* [Materials provided]
++++
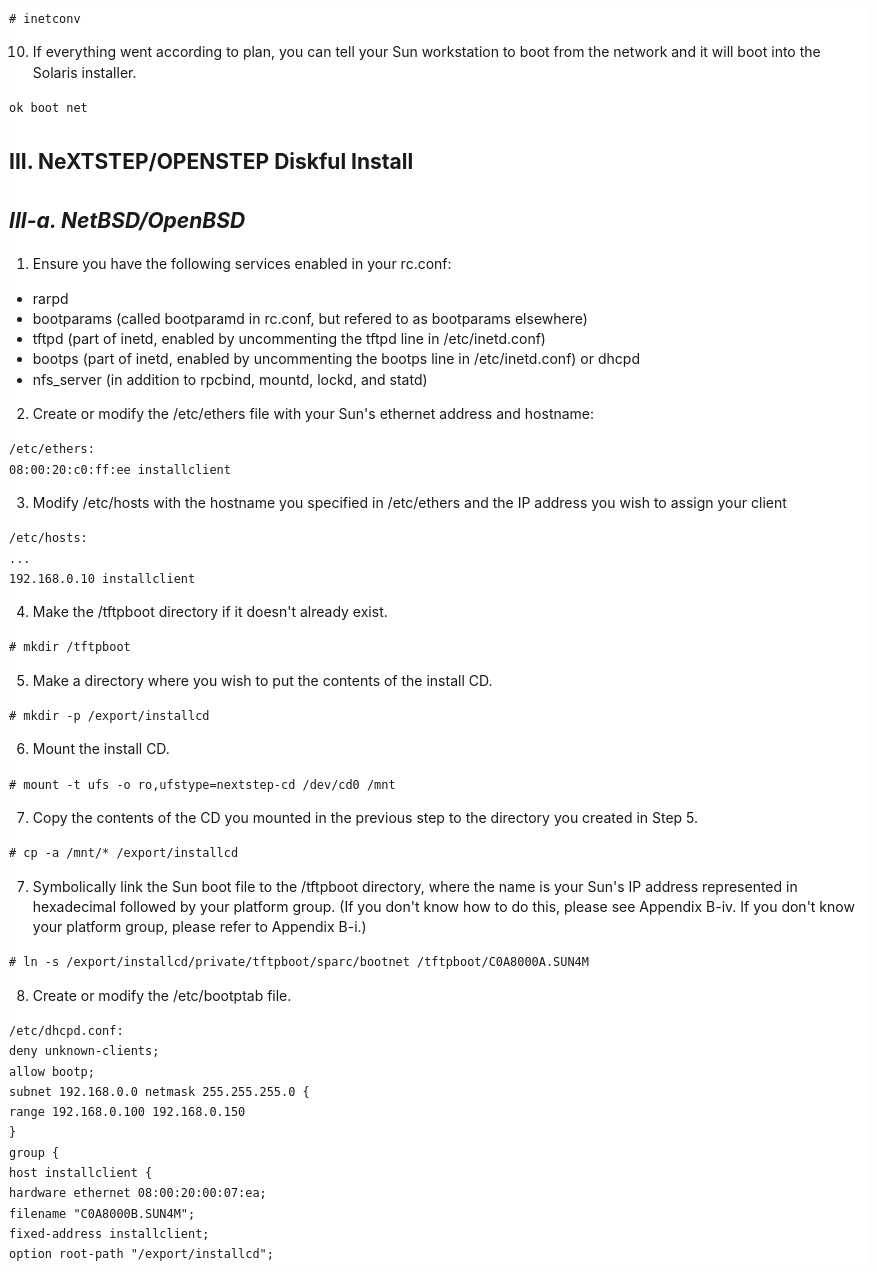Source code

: `# inetconv`

10. If everything went according to plan, you can tell your Sun workstation to boot from the network and it will boot into the Solaris installer.

`ok boot net`

## III. NeXTSTEP/OPENSTEP Diskful Install
## *III-a. NetBSD/OpenBSD*
1. Ensure you have the following services enabled in your rc.conf:

- rarpd
- bootparams (called bootparamd in rc.conf, but refered to as bootparams elsewhere)
- tftpd (part of inetd, enabled by uncommenting the tftpd line in /etc/inetd.conf)
- bootps (part of inetd, enabled by uncommenting the bootps line in /etc/inetd.conf) or dhcpd
- nfs_server (in addition to rpcbind, mountd, lockd, and statd)

2. Create or modify the /etc/ethers file with your Sun's ethernet address and hostname:

```
/etc/ethers:
08:00:20:c0:ff:ee installclient
```

3. Modify /etc/hosts with the hostname you specified in /etc/ethers and the IP address you wish to assign your client

```
/etc/hosts:
...
192.168.0.10 installclient
```

4. Make the /tftpboot directory if it doesn't already exist.

`# mkdir /tftpboot`

5. Make a directory where you wish to put the contents of the install CD.

`# mkdir -p /export/installcd`

6. Mount the install CD.

`# mount -t ufs -o ro,ufstype=nextstep-cd /dev/cd0 /mnt`

7. Copy the contents of the CD you mounted in the previous step to the directory you created in Step 5.

`# cp -a /mnt/* /export/installcd`

7. Symbolically link the Sun boot file to the /tftpboot directory, where the name is your Sun's IP address represented in hexadecimal followed by your platform group. (If you don't know how to do this, please see Appendix B-iv. If you don't know your platform group, please refer to Appendix B-i.)

`# ln -s /export/installcd/private/tftpboot/sparc/bootnet /tftpboot/C0A8000A.SUN4M`

8. Create or modify the /etc/bootptab file.

```
/etc/dhcpd.conf:
deny unknown-clients;
allow bootp;
subnet 192.168.0.0 netmask 255.255.255.0 {
range 192.168.0.100 192.168.0.150
}
group {
host installclient {
hardware ethernet 08:00:20:00:07:ea;
filename "C0A8000B.SUN4M";
fixed-address installclient;
option root-path "/export/installcd";
```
++++
* [Work to complete] Copy exactly the line that contains "5. Make a directory" and all lines after it in the listing above, through the final line, and nothing else.

* [Answer for the task]
5. Make a directory where you wish to put the contents of the install CD.

`# mkdir -p /export/installcd`

6. Mount the install CD.

`# mount -t ufs -o ro,ufstype=nextstep-cd /dev/cd0 /mnt`

7. Copy the contents of the CD you mounted in the previous step to the directory you created in Step 5.

`# cp -a /mnt/* /export/installcd`

7. Symbolically link the Sun boot file to the /tftpboot directory, where the name is your Sun's IP address represented in hexadecimal followed by your platform group. (If you don't know how to do this, please see Appendix B-iv. If you don't know your platform group, please refer to Appendix B-i.)

`# ln -s /export/installcd/private/tftpboot/sparc/bootnet /tftpboot/C0A8000A.SUN4M`

8. Create or modify the /etc/bootptab file.

```
/etc/dhcpd.conf:
deny unknown-clients;
allow bootp;
subnet 192.168.0.0 netmask 255.255.255.0 {
range 192.168.0.100 192.168.0.150
}
group {
host installclient {
hardware ethernet 08:00:20:00:07:ea;
filename "C0A8000B.SUN4M";
fixed-address installclient;
option root-path "/export/installcd";
```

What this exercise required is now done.